Gold Recovery by Solvent Extraction

    As the world’s need for gold increases and the grade of gold ores decreases, finding effective and efficient methods for processing gold ores available and recycling previously used gold products, it is important and greater importance to look for new options. There is no doubt that hydrometallurgy provides many of the new processes to recover gold and with equal certainty, the solvent extraction process play an important role in many of these processes. The solvent extraction is well established technology of separation in metallurgy extractive and was first applied to the recovery of uranium for nuclear purposes in the 1940’s and is currently employed in the recovery of uranium. Copper, zinc, cobalt, nickel, vanadium, tungsten and molybdenum as well as in separation involving the platinum group metals.

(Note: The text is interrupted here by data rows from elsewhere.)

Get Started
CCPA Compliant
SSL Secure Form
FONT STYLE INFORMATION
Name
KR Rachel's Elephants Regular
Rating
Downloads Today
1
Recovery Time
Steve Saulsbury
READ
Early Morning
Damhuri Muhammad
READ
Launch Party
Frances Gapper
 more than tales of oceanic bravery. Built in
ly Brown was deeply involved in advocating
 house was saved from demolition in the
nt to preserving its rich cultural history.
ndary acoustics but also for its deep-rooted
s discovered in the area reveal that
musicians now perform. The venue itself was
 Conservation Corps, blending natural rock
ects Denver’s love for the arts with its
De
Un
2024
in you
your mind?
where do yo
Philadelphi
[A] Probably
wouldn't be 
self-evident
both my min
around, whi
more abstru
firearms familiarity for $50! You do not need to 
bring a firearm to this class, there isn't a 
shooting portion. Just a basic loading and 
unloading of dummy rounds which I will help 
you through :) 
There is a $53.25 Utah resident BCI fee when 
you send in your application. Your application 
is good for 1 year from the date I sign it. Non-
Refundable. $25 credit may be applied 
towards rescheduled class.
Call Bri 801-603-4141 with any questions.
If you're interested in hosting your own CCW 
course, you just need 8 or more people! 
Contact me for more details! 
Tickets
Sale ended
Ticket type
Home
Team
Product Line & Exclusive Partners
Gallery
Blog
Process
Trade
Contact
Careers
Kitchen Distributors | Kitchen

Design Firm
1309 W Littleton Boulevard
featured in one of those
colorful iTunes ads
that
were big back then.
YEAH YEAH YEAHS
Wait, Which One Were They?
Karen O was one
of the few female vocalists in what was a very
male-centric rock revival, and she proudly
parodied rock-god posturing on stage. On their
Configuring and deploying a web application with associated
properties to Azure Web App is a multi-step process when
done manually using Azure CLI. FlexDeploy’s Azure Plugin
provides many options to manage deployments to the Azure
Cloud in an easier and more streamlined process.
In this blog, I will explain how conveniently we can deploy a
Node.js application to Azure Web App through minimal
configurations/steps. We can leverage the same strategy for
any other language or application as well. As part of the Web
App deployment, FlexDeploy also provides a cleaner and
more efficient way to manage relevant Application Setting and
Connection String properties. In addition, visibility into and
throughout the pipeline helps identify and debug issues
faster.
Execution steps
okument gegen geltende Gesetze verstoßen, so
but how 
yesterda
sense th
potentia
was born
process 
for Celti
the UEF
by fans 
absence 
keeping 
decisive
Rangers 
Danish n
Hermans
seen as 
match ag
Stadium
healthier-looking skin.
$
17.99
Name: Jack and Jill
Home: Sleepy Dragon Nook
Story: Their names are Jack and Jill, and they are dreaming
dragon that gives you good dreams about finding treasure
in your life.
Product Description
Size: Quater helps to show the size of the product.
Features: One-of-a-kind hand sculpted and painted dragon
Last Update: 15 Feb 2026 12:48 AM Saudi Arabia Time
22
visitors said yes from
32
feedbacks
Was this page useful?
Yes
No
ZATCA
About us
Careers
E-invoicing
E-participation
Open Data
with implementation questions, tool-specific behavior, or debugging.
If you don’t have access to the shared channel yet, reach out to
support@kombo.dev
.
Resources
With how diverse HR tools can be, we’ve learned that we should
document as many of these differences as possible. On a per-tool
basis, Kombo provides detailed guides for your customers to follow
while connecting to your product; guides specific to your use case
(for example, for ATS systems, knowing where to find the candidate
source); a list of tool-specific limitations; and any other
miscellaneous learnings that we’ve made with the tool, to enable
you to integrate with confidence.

    Basically, the solvent extraction process involves the transfer of a solute from and aqueous to an organic phase, and the subsequent extraction of the solute back into another aqueous phase under a different set of chemical or physical conditions. In this way, for compounds present in an aqueous solution to be able to pass into an organic phase, it must react with an organic component. Metallic ions can be present in aqueous solutions in a variety of forms, either free or as complex compounds and, usually, only a particular ion, or at most a limited number of these ions, will react will the solvent and be extracted. The distribution of the valuable metal between the two phases is influenced by the composition of the aqueous phase. The solvent may be a pure organic liquid or a solution of an organic reagent in inert diluents. The organic reagent may undergo association, salvation or other reactions in the organic phase and these will influence the extraction equilibrium.

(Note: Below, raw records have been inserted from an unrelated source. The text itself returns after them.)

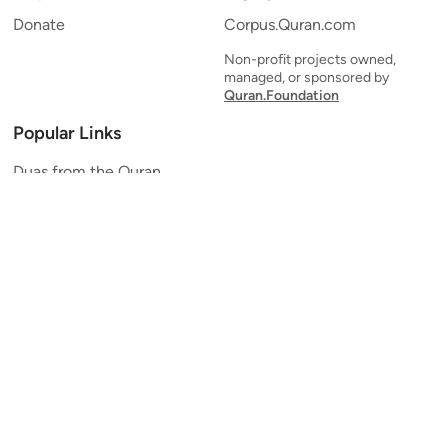
Donate
Corpus.Quran.com
Non-profit projects owned,
managed, or sponsored by
Quran.Foundation
Popular Links
Duas from the Quran
Quran Verse of the Day
Ayatul Kursi
Yaseen
Al Mulk
Ar-Rahman
Al Waqi'ah
Al Kahf
Al Muzzammil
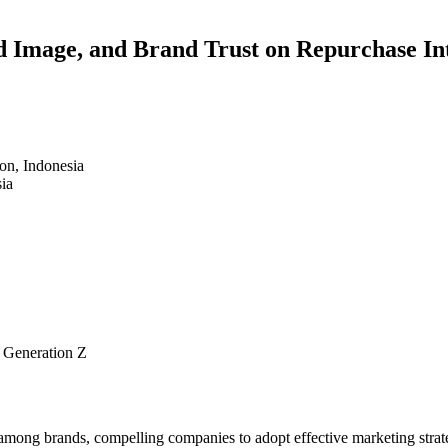
d Image, and Brand Trust on Repurchase In
on, Indonesia
ia
 Generation Z
 among brands, compelling companies to adopt effective marketing strateg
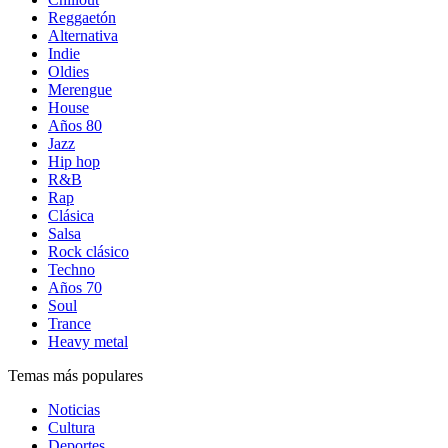
Reggaetón
Alternativa
Indie
Oldies
Merengue
House
Años 80
Jazz
Hip hop
R&B
Rap
Clásica
Salsa
Rock clásico
Techno
Años 70
Soul
Trance
Heavy metal
Temas más populares
Noticias
Cultura
Deportes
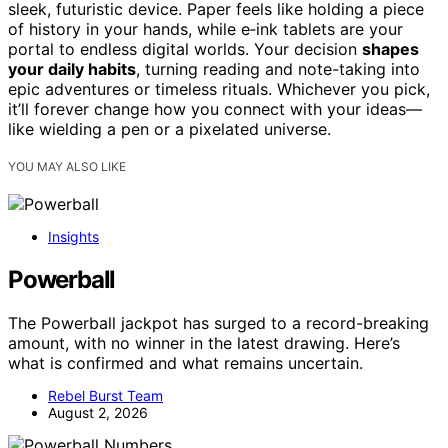
sleek, futuristic device. Paper feels like holding a piece
of history in your hands, while e‑ink tablets are your
portal to endless digital worlds. Your decision
shapes
your daily habits
, turning reading and note-taking into
epic adventures or timeless rituals. Whichever you pick,
it’ll forever change how you connect with your ideas—
like wielding a pen or a pixelated universe.
YOU MAY ALSO LIKE
Insights
Powerball
The Powerball jackpot has surged to a record-breaking
amount, with no winner in the latest drawing. Here’s
what is confirmed and what remains uncertain.
Rebel Burst Team
August 2, 2026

    The grade or value of the aqueous solution being treated is a key factor at the moment of selecting solvents for gold recovery. Essentially, solvent extraction is preferred for the treatment of small volumes of solutions containing high gold contents. This consideration is important because solvent is lost in solvent extraction and this aspect is important with respect to operating costs when large volumes of solution are processed, whereas resins are effectively insoluble in water and do not suffer from this drawback. Other consideration respect to ion exchange resins is the fact that they are able to treat pregnant solutions containing high concentrations of suspended solids, whereas a solvent extraction process needs a clarification step, otherwise some problem will arise in next stages of the process.